En 1975, Miguel Herrero y Rodríguez de Miñón, tan involucrado en los trevijanistas asuntos guineanos, trató de revitalizar el proyecto del PEN Español. Años más tarde, en 1978, una titubeante Asociación PEN Club Español de Madrid se inscribió en el Ministerio del Interior. Ya en 1984 se constituyó el PEN Club Español, con José María de Areilza como presidente y escasa actividad. No fue esta la única refundación de tan quebradizo colectivo, que reapareció en 1992 para desdibujarse y ser suspendido a finales de 2015 por el PEN Club Internacional, en el que el barcelonés Carles Torner, que también ha sido secretario del pancatalanista PEN Catalán, ocupaba el cargo de director ejecutivo.

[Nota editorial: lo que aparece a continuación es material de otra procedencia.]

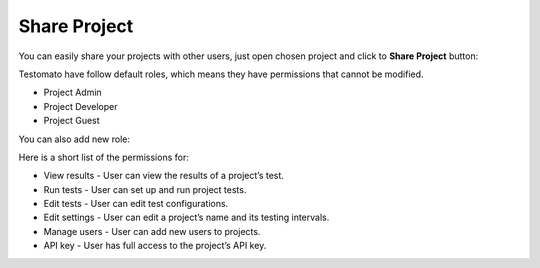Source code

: Share Project
=============

You can easily share your projects with other users, just open chosen project and
click to **Share Project** button:

.. image:: /project/share/share-project.png
   :alt: Share Project
   :align: center

Testomato have follow default roles, which means they have permissions that cannot be modified.

* Project Admin
* Project Developer
* Project Guest

.. image:: /project/share/share-project-settings.png
   :alt: Share Project Settings
   :align: center

You can also add new role:

.. image:: /project/share/add-role.png
   :alt: Add Role
   :align: center

Here is a short list of the permissions for:

* View results - User can view the results of a project’s test.
* Run tests - User can set up and run project tests.
* Edit tests - User can edit test configurations.
* Edit settings - User can edit a project’s name and its testing intervals.
* Manage users - User can add new users to projects.
* API key - User has full access to the project’s API key.

.. image:: /project/share/edit-role.png
   :alt: Edit role permission
   :align: center
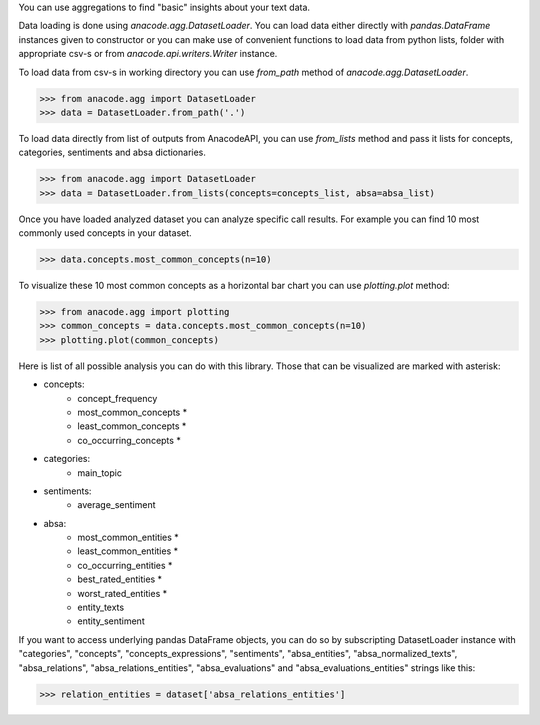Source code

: You can use aggregations to find "basic" insights about your text data.

Data loading is done using `anacode.agg.DatasetLoader`. You can load data
either directly with `pandas.DataFrame` instances given to constructor or
you can make use of convenient functions to load data from python lists, folder
with appropriate csv-s or from `anacode.api.writers.Writer` instance.


To load data from csv-s in working directory you can use `from_path` method of
`anacode.agg.DatasetLoader`.

..  code-block:: python

    >>> from anacode.agg import DatasetLoader
    >>> data = DatasetLoader.from_path('.')


To load data directly from list of outputs from AnacodeAPI, you can use
`from_lists` method and pass it lists for concepts, categories, sentiments and
absa dictionaries.


..  code-block:: python

    >>> from anacode.agg import DatasetLoader
    >>> data = DatasetLoader.from_lists(concepts=concepts_list, absa=absa_list)


Once you have loaded analyzed dataset you can analyze specific call results.
For example you can find 10 most commonly used concepts in your dataset.

.. code-block:: python

    >>> data.concepts.most_common_concepts(n=10)


To visualize these 10 most common concepts as a horizontal bar chart you can use
`plotting.plot` method:

.. code-block:: python

    >>> from anacode.agg import plotting
    >>> common_concepts = data.concepts.most_common_concepts(n=10)
    >>> plotting.plot(common_concepts)


Here is list of all possible analysis you can do with this library. Those that
can be visualized are marked with asterisk:

- concepts:
    - concept_frequency
    - most_common_concepts *
    - least_common_concepts *
    - co_occurring_concepts *
- categories:
    - main_topic
- sentiments:
    - average_sentiment
- absa:
    - most_common_entities *
    - least_common_entities *
    - co_occurring_entities *
    - best_rated_entities *
    - worst_rated_entities *
    - entity_texts
    - entity_sentiment


If you want to access underlying pandas DataFrame objects, you can do so by
subscripting DatasetLoader instance with "categories", "concepts",
"concepts_expressions", "sentiments", "absa_entities", "absa_normalized_texts",
"absa_relations", "absa_relations_entities", "absa_evaluations" and
"absa_evaluations_entities" strings like this:

.. code-block:: python

    >>> relation_entities = dataset['absa_relations_entities']

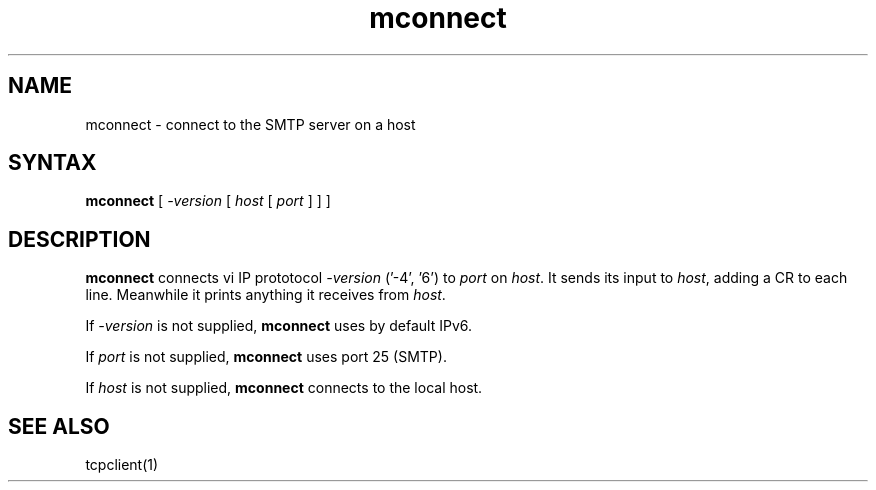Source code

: .TH mconnect 1
.SH NAME
mconnect \- connect to the SMTP server on a host
.SH SYNTAX
.B mconnect
[
.I -version
[
.I host
[
.I port
]
]
]
.SH DESCRIPTION
.B mconnect
connects vi IP prototocol
.I -version
('-4', '6') to
.I port
on
.IR host .
It sends its input to
.IR host ,
adding a CR to each line.
Meanwhile it prints anything it receives from
.IR host .

If
.I -version
is not supplied,
.B mconnect
uses by default IPv6.

If
.I port
is not supplied,
.B mconnect
uses port 25 (SMTP).

If
.I host
is not supplied,
.B mconnect
connects to the local host.
.SH "SEE ALSO"
tcpclient(1)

Establecidas las conexiones, apenas un apunte, entre política y literatura, sobre el trasfondo de la Guerra Fría, el escrito del PEN de Nueva York se hace más entendible. El mentado comité español del Congreso por la Libertad de la Cultura, de aromas europeístas e impronta anticomunista en el tiempo en el que existían la URSS y el PCE, tenía el inequívoco objetivo de favorecer la implantación de un modelo federal en España, en el cual debía desempeñar un papel imprescindible el colectivo catalán, que supo jugar sus cartas culturales, pero también políticas y financieras, para ir elaborando la falsilla sobre la que se escribió la actual Constitución, esa que habla de nacionalidades y regiones y señala:
El castellano [no el español] es la lengua española oficial del Estado. Todos los españoles tienen el deber de conocerla y el derecho a usarla. Las demás lenguas españolas serán también oficiales en las respectivas Comunidades Autónomas de acuerdo con sus Estatuto.